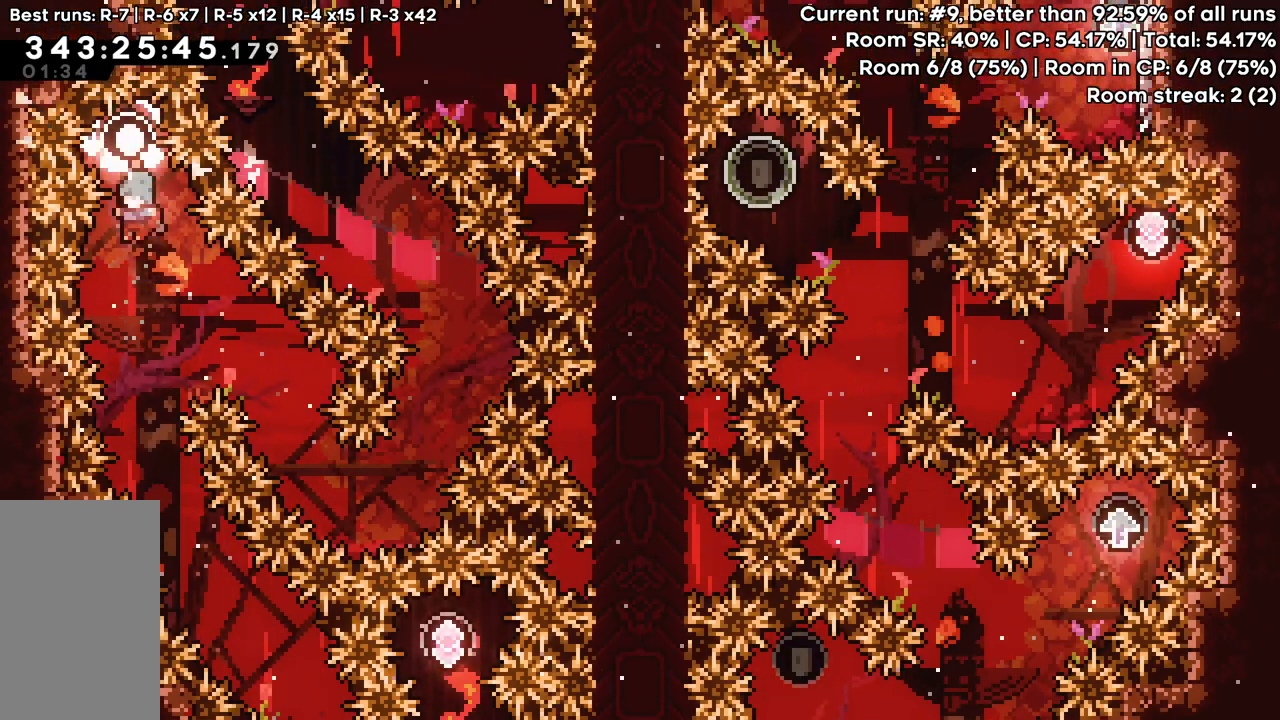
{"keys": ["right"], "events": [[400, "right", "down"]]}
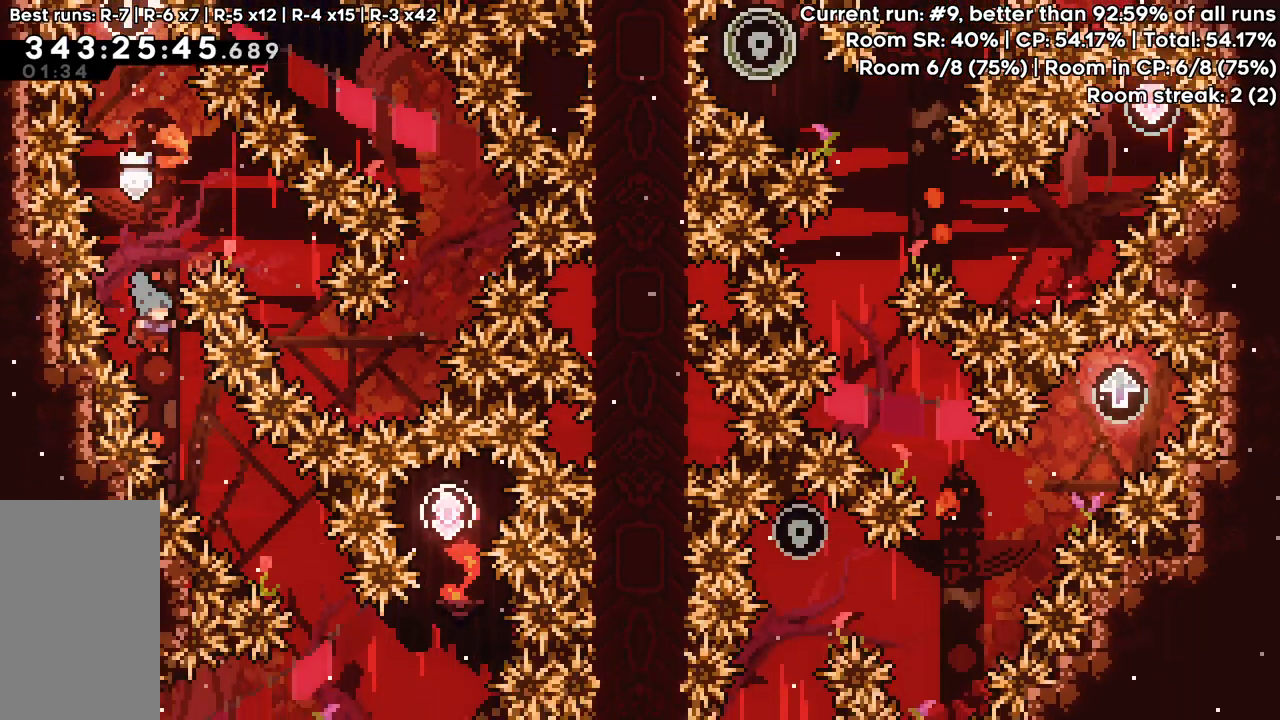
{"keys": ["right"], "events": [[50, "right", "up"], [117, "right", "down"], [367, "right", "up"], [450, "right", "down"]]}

==

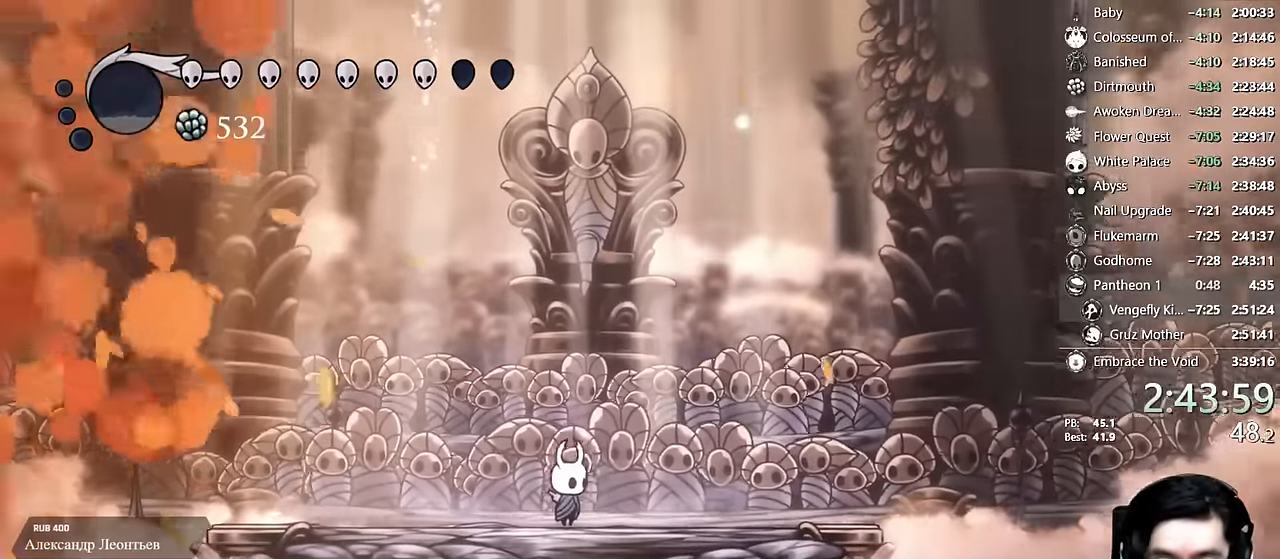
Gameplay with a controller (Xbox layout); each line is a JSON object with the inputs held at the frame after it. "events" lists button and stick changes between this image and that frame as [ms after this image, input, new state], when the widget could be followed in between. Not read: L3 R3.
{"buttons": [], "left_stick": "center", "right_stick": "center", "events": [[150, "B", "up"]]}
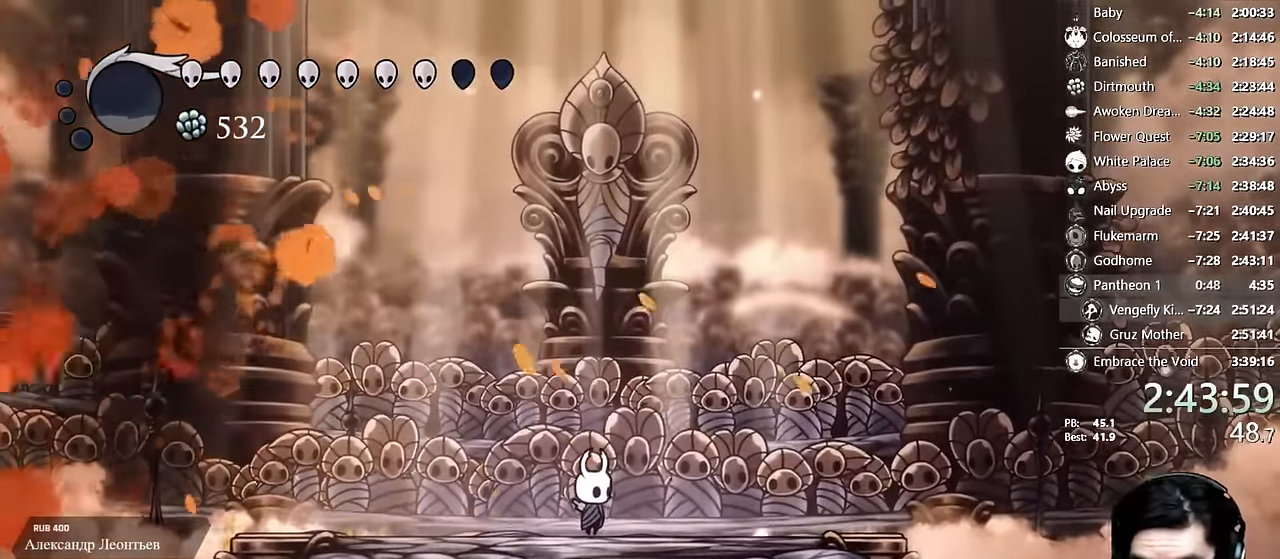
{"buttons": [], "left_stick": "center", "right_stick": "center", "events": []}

* * *

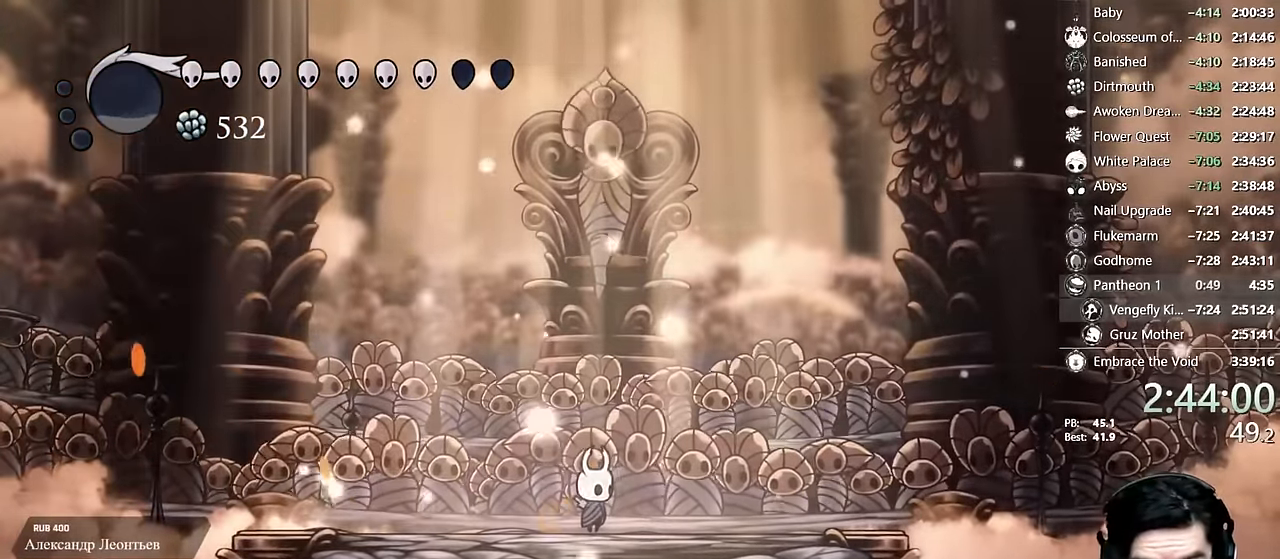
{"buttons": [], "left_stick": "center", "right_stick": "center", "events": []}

_WHAT IS EXPECTED_
Where does the string "down" appear in the records? Copy every line that holds it.

_PROBLEM SOLUTION_
{"keys": ["right"], "events": [[400, "right", "down"]]}
{"keys": ["right"], "events": [[50, "right", "up"], [117, "right", "down"], [367, "right", "up"], [450, "right", "down"]]}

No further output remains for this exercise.